TASK ITEM:
Your copy should match the listing below word for word, with no images in it.

------ GIVEN RECORDS ------

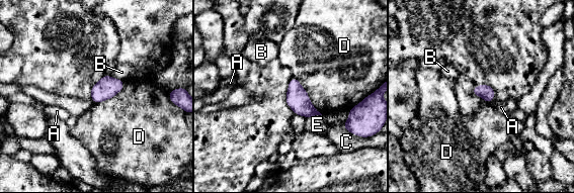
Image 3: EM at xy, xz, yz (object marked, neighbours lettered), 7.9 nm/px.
act=leave each=A:other,B:other,C:other,D:other,E:other border=3:(294, 76), (322, 114) found='none of them fits'

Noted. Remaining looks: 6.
act=look view=3d um=2 at=(4.65, 8.55, 8.95) why='a narrow waist'

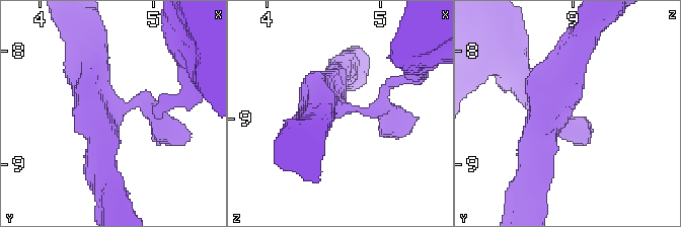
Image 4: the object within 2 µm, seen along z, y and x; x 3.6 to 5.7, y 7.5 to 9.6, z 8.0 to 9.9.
act=look view=em slice=xy step=8 show=plain at=(4.62, 8.52, 8.90) why='now the EM'

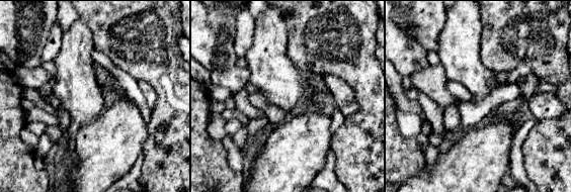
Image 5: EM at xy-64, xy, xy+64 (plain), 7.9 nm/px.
act=look view=em slice=xy step=8 show=letters at=same why='see the neighbours'

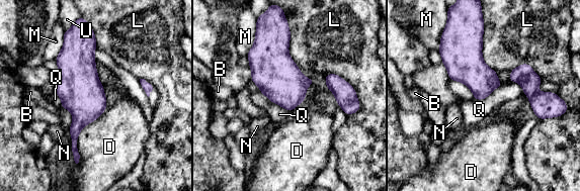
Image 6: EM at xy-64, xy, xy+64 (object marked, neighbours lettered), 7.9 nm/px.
act=cut pic=6 on=(523, 69) each=B:other,D:other,L:other,M:other,N:other,Q:other,U:other part_leaving=6:(84, 25), (74, 138) found='a second neuron is stuck on'

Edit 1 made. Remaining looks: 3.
act=look view=em slice=yz step=8 show=letters at=(2.70, 6.00, 5.80) why='free end'

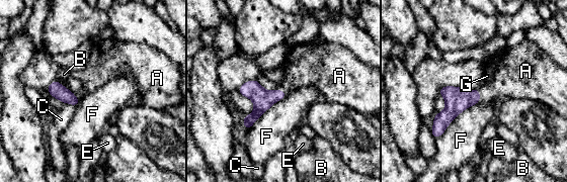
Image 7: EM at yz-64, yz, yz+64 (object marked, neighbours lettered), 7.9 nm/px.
act=join pieces=A each=A:same,B:other,C:other,E:other,F:other,G:other found='the neuron continues'

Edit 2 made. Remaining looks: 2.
act=look view=em slice=xz step=4 show=letters at=(5.85, 0.85, 5.55) why='thin end'

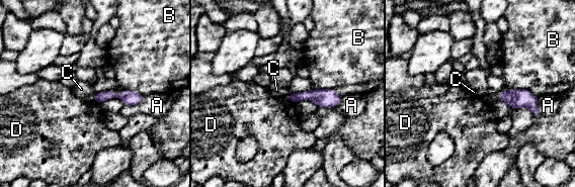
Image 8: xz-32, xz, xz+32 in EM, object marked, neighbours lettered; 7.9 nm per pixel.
act=look view=em slice=planes show=letters at=same

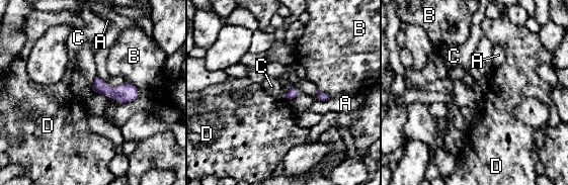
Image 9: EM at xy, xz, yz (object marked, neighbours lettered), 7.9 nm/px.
act=leave width_nm=80 each=A:other,B:other,C:other,D:other found='no lettered segment goes on from it'

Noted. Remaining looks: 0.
act=stop edits=cut@6,join@7 rest=unchecked

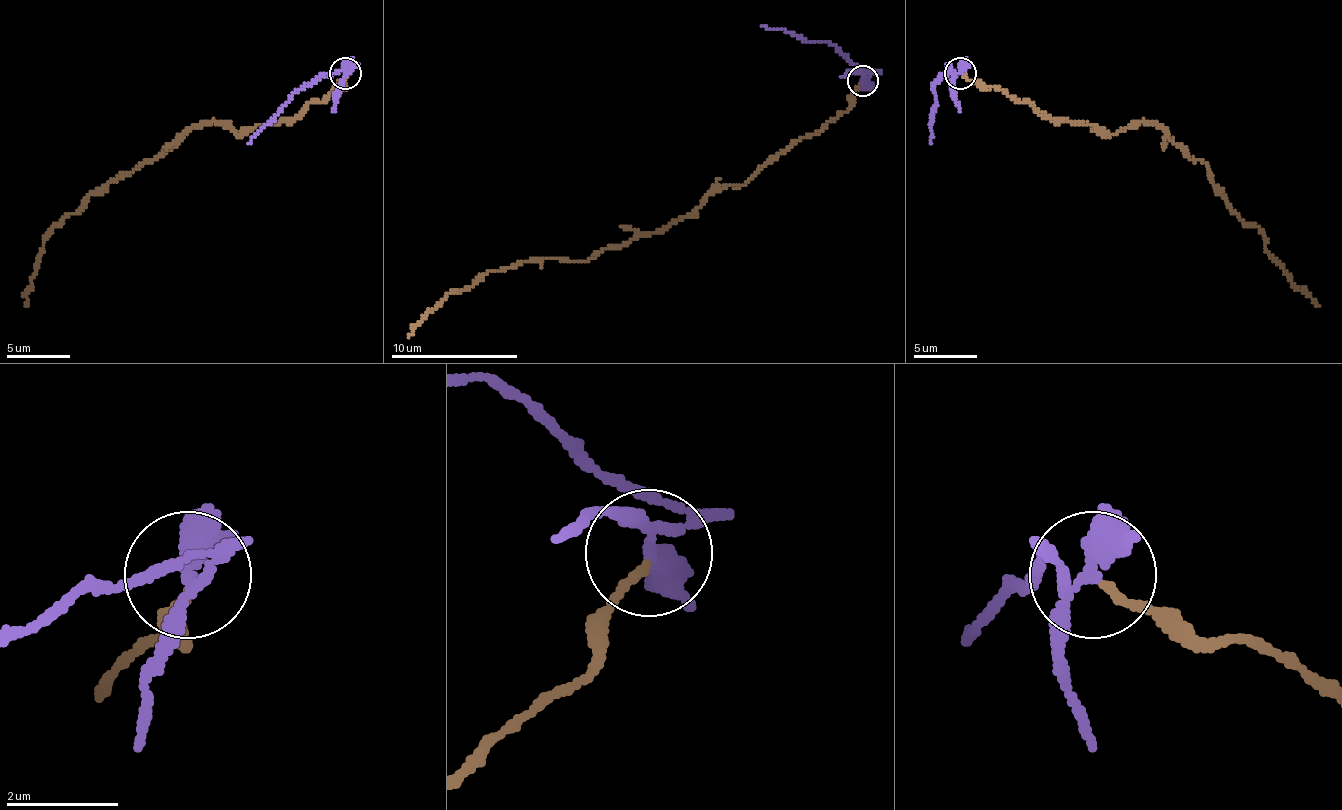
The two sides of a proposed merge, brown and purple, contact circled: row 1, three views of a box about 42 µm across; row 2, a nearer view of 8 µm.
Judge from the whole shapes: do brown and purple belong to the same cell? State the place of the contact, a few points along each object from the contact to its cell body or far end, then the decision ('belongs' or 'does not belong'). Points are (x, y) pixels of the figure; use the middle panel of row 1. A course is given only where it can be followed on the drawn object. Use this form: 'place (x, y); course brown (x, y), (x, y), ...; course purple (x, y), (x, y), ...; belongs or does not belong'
place (863, 81); course brown (863, 83), (819, 131), (685, 216), (584, 261), (488, 270), (437, 302), (408, 337); course purple (863, 80), (866, 73), (861, 67), (822, 42), (761, 26); does not belong

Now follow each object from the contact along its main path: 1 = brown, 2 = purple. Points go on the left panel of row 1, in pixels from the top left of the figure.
1: (346, 73), (295, 118), (240, 134), (218, 121), (189, 127), (110, 178), (51, 229), (26, 305)
2: (345, 73), (339, 70), (298, 89), (248, 143)

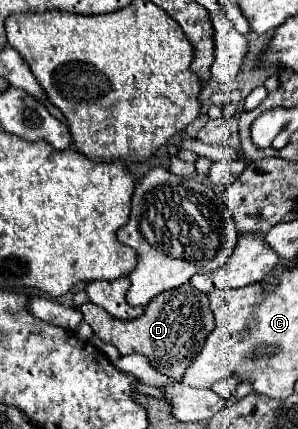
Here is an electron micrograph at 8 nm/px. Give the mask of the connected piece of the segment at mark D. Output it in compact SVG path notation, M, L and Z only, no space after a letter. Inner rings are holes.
M190 283L160 293L156 299L150 301L144 315L132 321L120 321L104 313L102 307L94 303L86 303L80 307L86 323L92 327L94 335L102 341L114 345L120 355L140 353L150 359L150 365L172 379L182 379L186 367L196 359L200 353L208 333L212 333L212 311L208 309L206 293L192 289Z

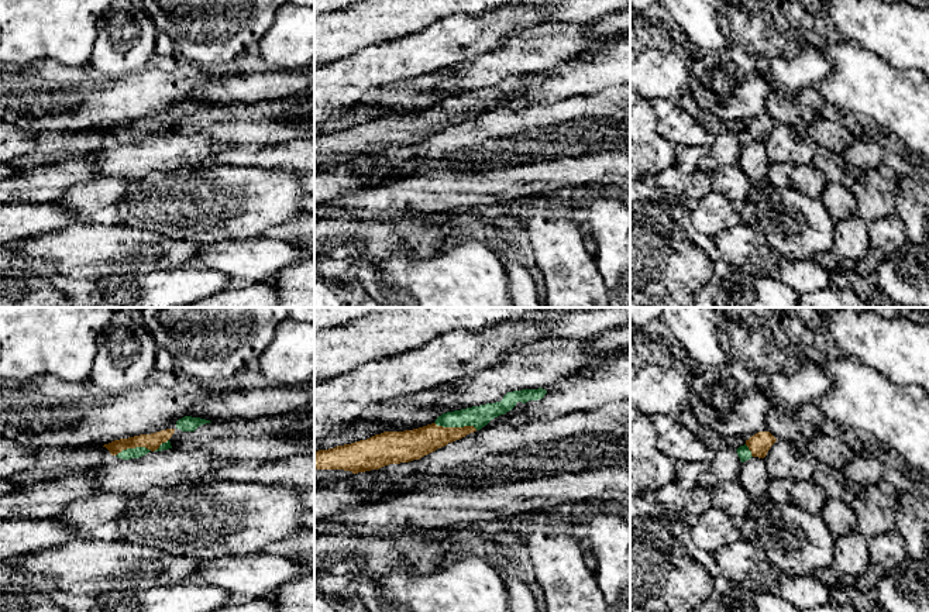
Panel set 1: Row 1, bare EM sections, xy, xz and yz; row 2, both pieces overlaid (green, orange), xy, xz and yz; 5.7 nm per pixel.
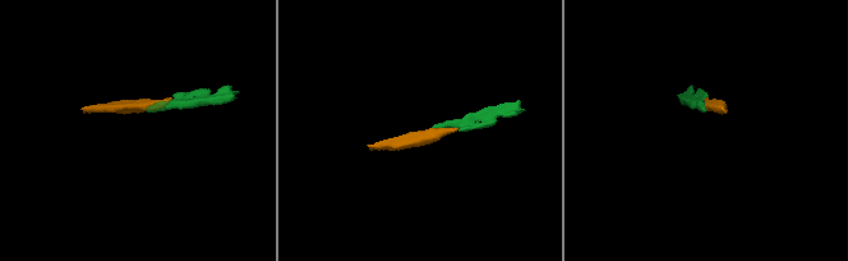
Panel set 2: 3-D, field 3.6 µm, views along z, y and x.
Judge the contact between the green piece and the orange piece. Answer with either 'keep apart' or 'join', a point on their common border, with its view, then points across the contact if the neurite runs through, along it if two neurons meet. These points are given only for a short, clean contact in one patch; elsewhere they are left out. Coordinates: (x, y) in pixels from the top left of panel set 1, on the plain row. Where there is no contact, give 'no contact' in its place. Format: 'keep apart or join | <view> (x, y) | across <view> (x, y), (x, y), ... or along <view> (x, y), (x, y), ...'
join | xz (456, 110) | across xz (478, 100), (456, 110), (416, 127)

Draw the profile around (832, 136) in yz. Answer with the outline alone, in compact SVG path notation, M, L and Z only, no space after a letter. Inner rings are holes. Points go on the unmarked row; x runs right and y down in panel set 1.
M819 116L805 130L819 147L840 155L857 140L839 123Z

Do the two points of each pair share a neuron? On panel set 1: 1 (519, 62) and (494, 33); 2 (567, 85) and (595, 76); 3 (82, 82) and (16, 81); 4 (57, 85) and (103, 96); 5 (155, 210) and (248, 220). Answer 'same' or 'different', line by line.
1: different
2: same
3: same
4: same
5: same

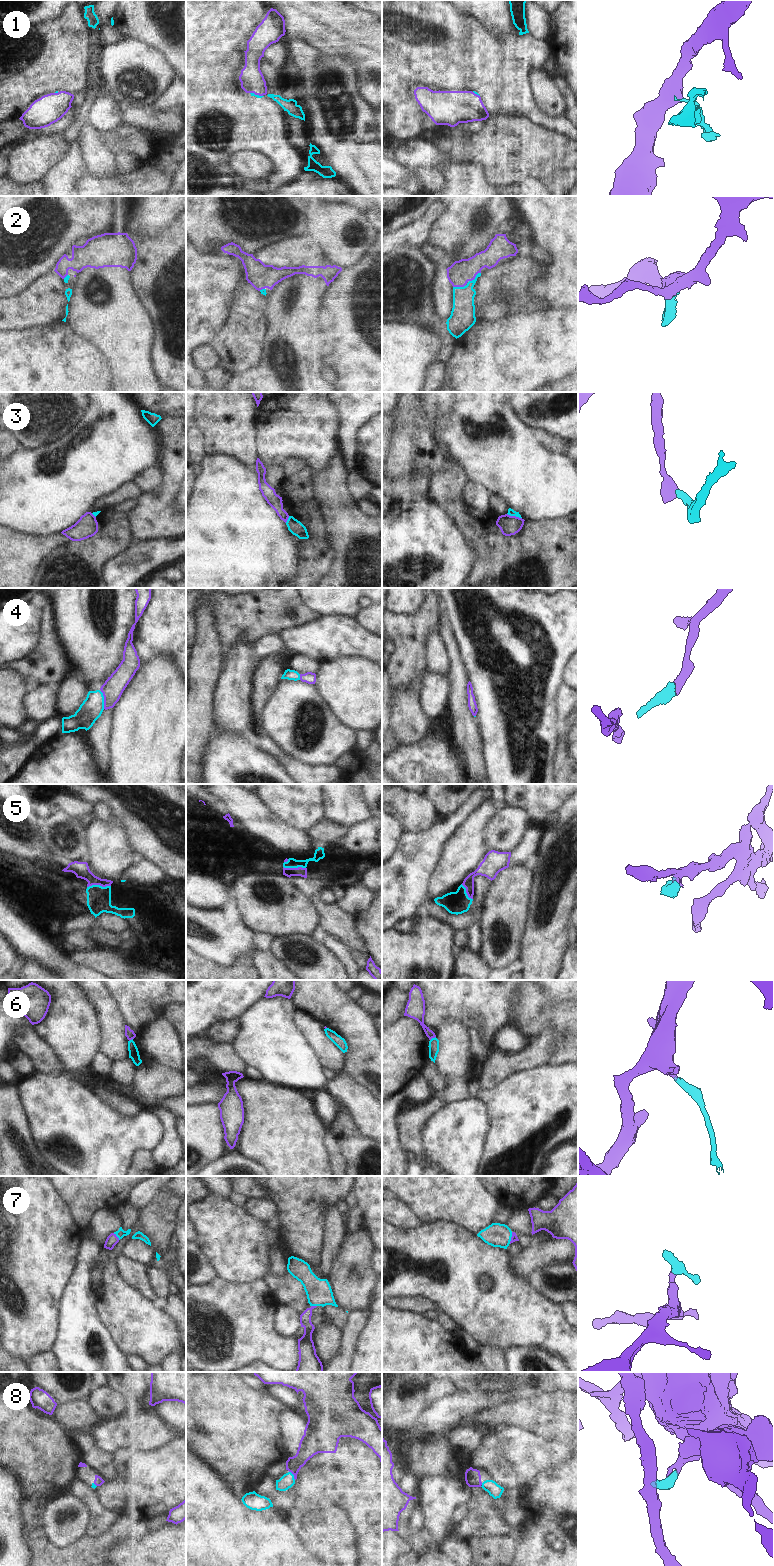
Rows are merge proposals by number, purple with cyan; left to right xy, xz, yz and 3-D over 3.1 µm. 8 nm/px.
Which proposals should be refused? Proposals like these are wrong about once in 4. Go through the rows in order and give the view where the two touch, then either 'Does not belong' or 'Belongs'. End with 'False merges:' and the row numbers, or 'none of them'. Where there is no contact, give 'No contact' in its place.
1: Touches purple in xz. Belongs
2: Touches purple in yz. Belongs
3: Touches purple in yz. Does not belong
4: Touches purple in xy. Belongs
5: Touches purple in xy. Does not belong
6: Touches purple in yz. Does not belong
7: Touches purple in yz. Belongs
8: Touches purple in xz. Belongs
False merges: 3, 5, 6

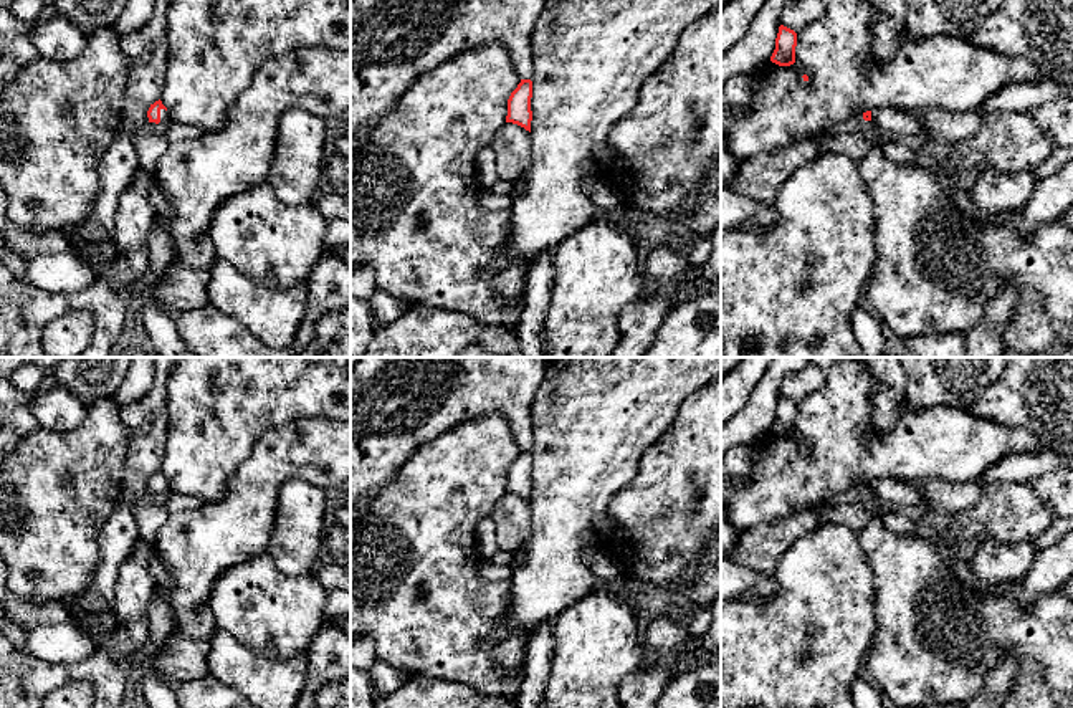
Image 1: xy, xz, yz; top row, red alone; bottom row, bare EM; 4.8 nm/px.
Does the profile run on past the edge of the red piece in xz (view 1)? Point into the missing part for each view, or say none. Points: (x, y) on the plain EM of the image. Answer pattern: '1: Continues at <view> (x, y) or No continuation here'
1: No continuation here

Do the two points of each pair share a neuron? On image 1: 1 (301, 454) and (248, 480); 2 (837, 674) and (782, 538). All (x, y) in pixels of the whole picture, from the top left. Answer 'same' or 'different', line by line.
1: same
2: different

------

RESULT FOR THIS TASK:
Image 3: EM at xy, xz, yz (object marked, neighbours lettered), 7.9 nm/px.
act=leave each=A:other,B:other,C:other,D:other,E:other border=3:(294, 76), (322, 114) found='none of them fits'

Noted. Remaining looks: 6.
act=look view=3d um=2 at=(4.65, 8.55, 8.95) why='a narrow waist'

Image 4: the object within 2 µm, seen along z, y and x; x 3.6 to 5.7, y 7.5 to 9.6, z 8.0 to 9.9.
act=look view=em slice=xy step=8 show=plain at=(4.62, 8.52, 8.90) why='now the EM'

Image 5: EM at xy-64, xy, xy+64 (plain), 7.9 nm/px.
act=look view=em slice=xy step=8 show=letters at=same why='see the neighbours'

Image 6: EM at xy-64, xy, xy+64 (object marked, neighbours lettered), 7.9 nm/px.
act=cut pic=6 on=(523, 69) each=B:other,D:other,L:other,M:other,N:other,Q:other,U:other part_leaving=6:(84, 25), (74, 138) found='a second neuron is stuck on'

Edit 1 made. Remaining looks: 3.
act=look view=em slice=yz step=8 show=letters at=(2.70, 6.00, 5.80) why='free end'

Image 7: EM at yz-64, yz, yz+64 (object marked, neighbours lettered), 7.9 nm/px.
act=join pieces=A each=A:same,B:other,C:other,E:other,F:other,G:other found='the neuron continues'

Edit 2 made. Remaining looks: 2.
act=look view=em slice=xz step=4 show=letters at=(5.85, 0.85, 5.55) why='thin end'

Image 8: xz-32, xz, xz+32 in EM, object marked, neighbours lettered; 7.9 nm per pixel.
act=look view=em slice=planes show=letters at=same

Image 9: EM at xy, xz, yz (object marked, neighbours lettered), 7.9 nm/px.
act=leave width_nm=80 each=A:other,B:other,C:other,D:other found='no lettered segment goes on from it'

Noted. Remaining looks: 0.
act=stop edits=cut@6,join@7 rest=unchecked

The two sides of a proposed merge, brown and purple, contact circled: row 1, three views of a box about 42 µm across; row 2, a nearer view of 8 µm.
Judge from the whole shapes: do brown and purple belong to the same cell? State the place of the contact, a few points along each object from the contact to its cell body or far end, then the decision ('belongs' or 'does not belong'). Points are (x, y) pixels of the figure; use the middle panel of row 1. A course is given only where it can be followed on the drawn object. Use this form: 'place (x, y); course brown (x, y), (x, y), ...; course purple (x, y), (x, y), ...; belongs or does not belong'
place (863, 81); course brown (863, 83), (819, 131), (685, 216), (584, 261), (488, 270), (437, 302), (408, 337); course purple (863, 80), (866, 73), (861, 67), (822, 42), (761, 26); does not belong

Now follow each object from the contact along its main path: 1 = brown, 2 = purple. Points go on the left panel of row 1, in pixels from the top left of the figure.
1: (346, 73), (295, 118), (240, 134), (218, 121), (189, 127), (110, 178), (51, 229), (26, 305)
2: (345, 73), (339, 70), (298, 89), (248, 143)

Here is an electron micrograph at 8 nm/px. Give the mask of the connected piece of the segment at mark D. Output it in compact SVG path notation, M, L and Z only, no space after a letter. Inner rings are holes.
M190 283L160 293L156 299L150 301L144 315L132 321L120 321L104 313L102 307L94 303L86 303L80 307L86 323L92 327L94 335L102 341L114 345L120 355L140 353L150 359L150 365L172 379L182 379L186 367L196 359L200 353L208 333L212 333L212 311L208 309L206 293L192 289Z

Panel set 1: Row 1, bare EM sections, xy, xz and yz; row 2, both pieces overlaid (green, orange), xy, xz and yz; 5.7 nm per pixel.
Panel set 2: 3-D, field 3.6 µm, views along z, y and x.
Judge the contact between the green piece and the orange piece. Answer with either 'keep apart' or 'join', a point on their common border, with its view, then points across the contact if the neurite runs through, along it if two neurons meet. These points are given only for a short, clean contact in one patch; elsewhere they are left out. Coordinates: (x, y) in pixels from the top left of panel set 1, on the plain row. Where there is no contact, give 'no contact' in its place. Format: 'keep apart or join | <view> (x, y) | across <view> (x, y), (x, y), ... or along <view> (x, y), (x, y), ...'
join | xz (456, 110) | across xz (478, 100), (456, 110), (416, 127)

Draw the profile around (832, 136) in yz. Answer with the outline alone, in compact SVG path notation, M, L and Z only, no space after a letter. Inner rings are holes. Points go on the unmarked row; x runs right and y down in panel set 1.
M819 116L805 130L819 147L840 155L857 140L839 123Z

Do the two points of each pair share a neuron? On panel set 1: 1 (519, 62) and (494, 33); 2 (567, 85) and (595, 76); 3 (82, 82) and (16, 81); 4 (57, 85) and (103, 96); 5 (155, 210) and (248, 220). Answer 'same' or 'different', line by line.
1: different
2: same
3: same
4: same
5: same

Rows are merge proposals by number, purple with cyan; left to right xy, xz, yz and 3-D over 3.1 µm. 8 nm/px.
Which proposals should be refused? Proposals like these are wrong about once in 4. Go through the rows in order and give the view where the two touch, then either 'Does not belong' or 'Belongs'. End with 'False merges:' and the row numbers, or 'none of them'. Where there is no contact, give 'No contact' in its place.
1: Touches purple in xz. Belongs
2: Touches purple in yz. Belongs
3: Touches purple in yz. Does not belong
4: Touches purple in xy. Belongs
5: Touches purple in xy. Does not belong
6: Touches purple in yz. Does not belong
7: Touches purple in yz. Belongs
8: Touches purple in xz. Belongs
False merges: 3, 5, 6

Image 1: xy, xz, yz; top row, red alone; bottom row, bare EM; 4.8 nm/px.
Does the profile run on past the edge of the red piece in xz (view 1)? Point into the missing part for each view, or say none. Points: (x, y) on the plain EM of the image. Answer pattern: '1: Continues at <view> (x, y) or No continuation here'
1: No continuation here

Do the two points of each pair share a neuron? On image 1: 1 (301, 454) and (248, 480); 2 (837, 674) and (782, 538). All (x, y) in pixels of the whole picture, from the top left. Answer 'same' or 'different', line by line.
1: same
2: different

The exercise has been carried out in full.